Here’s how it works: Instead of reaching out to a major music label, you’ll find a royalty-free music site. (These companies license music directly from artists so you don’t have to.) You can browse their library, find a song you want, and pay a one-time licensing fee to use it.
Remember, these companies have already secured rights to the songs in their libraries. That means they are legally allowed to license those songs, and they might even split the revenue from each sale with the artist. Think of it like subleasing an apartment.
But the real benefit of this model is that you don’t have to worry about royalty payments. Because the music licensing companies paid for a piece of each song, they become almost like a publisher. So you pay one predetermined licensing fee and never have to worry about future payments.
One big reason to use royalty-free music for videos is to protect yourself from copyright law. There’s nothing worse than finishing a big project, only to receive a cease and desist notice or a copyright claim.
These are “strikes” to take down your video. Worse, they could end up costing you thousands of dollars or even lead to a jail sentence. Music copyright is no joke, and you can’t afford to take it for granted or try to find shortcuts.
The music industry is an absolute juggernaut in the entertainment world, and that’s because successful songs can be worth as much as a Hollywood film budget. Record labels employ legal teams for the sole purpose of sniffing out copyright breakers and going after them.
Again, don’t overlook this note. Take the necessary steps to protect yourself and your work.
By now, you’re probably ready to move on from the legal mumbo jumbo. In fact, I wouldn’t blame you if you were feeling skittish about putting any music in your videos. The threat of a copyright lawsuit — up to $100,000 in fines and/or 10 years in prison — is enough to make anyone nervous.
However, that shouldn’t scare you away from using songs in your videos.
In fact, some people might argue that music is the best pathway for creatives to emotionally connect with audiences. Music affects the human brain in ways scientists are only starting to understand.

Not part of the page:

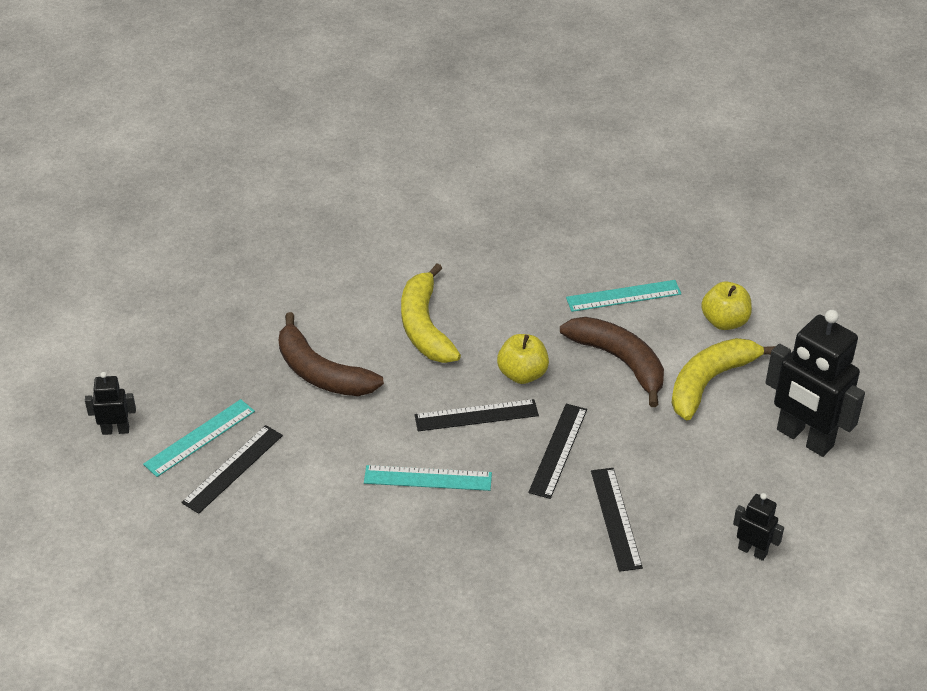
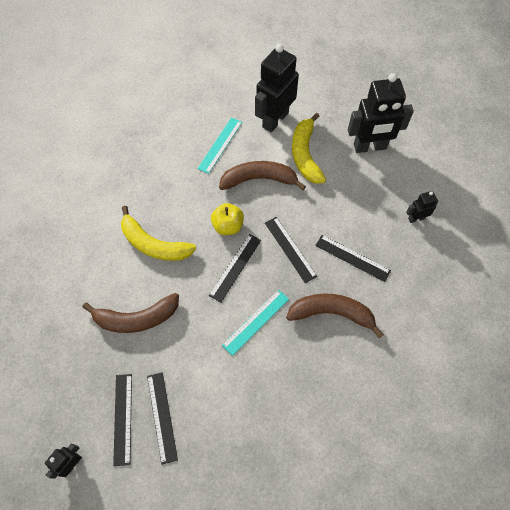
camera: 50 degrees left, 20 degrees up
turquoise ruler [143,399,255,477] -> black ruler [113,374,132,466]
yellow apple [701,282,752,330] -> black robot [255,44,299,132]
none -> brown banana [286,293,384,338]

That kind of “power” makes music a priceless storytelling tool you can’t afford to miss out on. While names like Hans Zimmer and John Williams would be guaranteed tickets to an excellent soundtrack, not every project has the budget to hire those guys.
In fact, services like InVideo provide an easy way for you to add music directly into your video project without having to worry about buying a unique music license. And with a song catalog that caters to every genre or mood, InVideo is a resource that helps you create better videos — it’s got the tools and files you need, all in one place!
If you’re looking to license songs, royalty-free music is the easiest (and cheapest) way to use great music without having to worry about copyright claims or legal disputes. And more and more creatives are starting to use these companies for their production needs.
I mentioned that the music industry is a huge machine. Entities like that take a lot of time and effort to make even small changes (like the idiom about turning a cruise ship).
But the good news is that other, smaller sub-industries are able to meet those needs. And royalty-free music for videos is just one of those innovations that exist to help filmmakers, ad agencies, and content creators produce the videos they love for a price they can afford.
Thanks to these advances in music licensing, you may not be able to afford heavyweight Hollywood composers, but you can still get cinematic music for your next video.
No matter what else you take away from this, don’t talk yourself out of using music in your projects. You don’t have to settle for generic, uninspired (or just flat-out low-quality) songs on some questionable free website.
You can still find and use great songs that also come from royalty-free music companies. And when it comes to telling stories, inspiring change, and connecting people, you owe it to yourself — and your audience — to deliver the best possible videos you can produce.